■ EXCERPTED TEXT:
I have been looking at zfs source trying to get up to speed on the
internals.  One thing that interests me about the fs is what appears to be
a low hanging fruit for block squishing CAS (Content Addressable Storage).
I think that in addition to lzjb compression, squishing blocks that contain
the same data would buy a lot of space for administrators working in many
common workflows.

I am writing to see if I can get some feedback from people that know the
code better than I -- are there any gotchas in my logic?

Assumptions:

SHA256 hash used (Fletcher2/4 have too many collisions,  SHA256 is 2^128 if
I remember correctly)
SHA256 hash is taken on the data portion of the block as it exists on disk.
the metadata structure is hashed separately.
In the current metadata structure, there is a reserved bit portion to be
used in the future.


Description of change:
Creates:
The filesystem goes through its normal process of writing a block, and
creating the checksum.
Before the step where the metadata tree is pushed, the checksum is checked
against a global checksum tree to see if there is any match.

■ SUPPLIED RECORDS:
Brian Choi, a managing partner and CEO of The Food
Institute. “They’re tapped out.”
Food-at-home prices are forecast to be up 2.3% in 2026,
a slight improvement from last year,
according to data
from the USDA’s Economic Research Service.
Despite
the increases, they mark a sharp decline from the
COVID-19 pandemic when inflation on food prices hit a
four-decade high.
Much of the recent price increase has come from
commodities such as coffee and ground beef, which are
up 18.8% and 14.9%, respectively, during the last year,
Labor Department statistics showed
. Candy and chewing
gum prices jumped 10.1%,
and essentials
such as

...

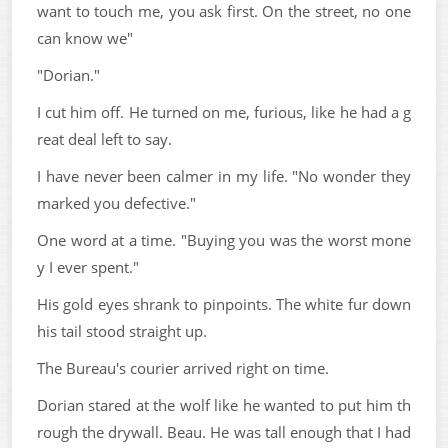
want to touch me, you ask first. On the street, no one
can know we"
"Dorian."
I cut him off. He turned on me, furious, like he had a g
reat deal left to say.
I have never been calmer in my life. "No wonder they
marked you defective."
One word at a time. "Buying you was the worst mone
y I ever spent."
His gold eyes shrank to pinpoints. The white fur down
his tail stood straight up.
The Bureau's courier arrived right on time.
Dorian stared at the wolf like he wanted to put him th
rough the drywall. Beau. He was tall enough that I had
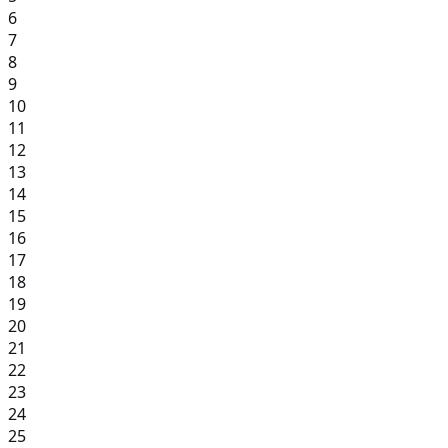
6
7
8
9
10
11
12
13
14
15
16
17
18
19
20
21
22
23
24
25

==

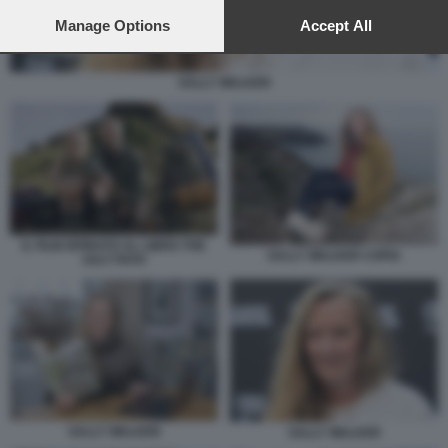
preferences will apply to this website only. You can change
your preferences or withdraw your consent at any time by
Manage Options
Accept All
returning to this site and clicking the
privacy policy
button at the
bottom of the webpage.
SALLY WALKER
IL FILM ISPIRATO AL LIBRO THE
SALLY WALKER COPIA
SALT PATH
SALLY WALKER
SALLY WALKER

■ ACTIVITY: Continue the ZFS block-squishing proposal from the point where the text above stops.

■ RESULT OF THIS EXERCISE:
If match exists, insert a metadata placeholder for the block, that
references the already existing block on disk, increment a number_of_links
pointer on the metadata blocks to keep track of the pointers pointing to
this block.
free up the new block that was written and check-summed to be used in the
future.
else if no match, update the checksum tree with the new checksum and
continue as normal.


Deletes:
normal process, except verifying that the number_of_links count is lowered
and if it is non zero then do not free the block.
clean up checksum tree as needed.

What this requires:
A new flag in metadata that can tag the block as a CAS block.
A checksum tree that allows easy fast lookup of checksum keys.
a counter in the metadata or hash tree that tracks links back to blocks.
Some additions to the userland apps to push the config/enable modes.

Does this seem feasible?  Are there any blocking points that I am missing
or unaware of?   I am just posting this for discussion,  it seems very
interesting to me.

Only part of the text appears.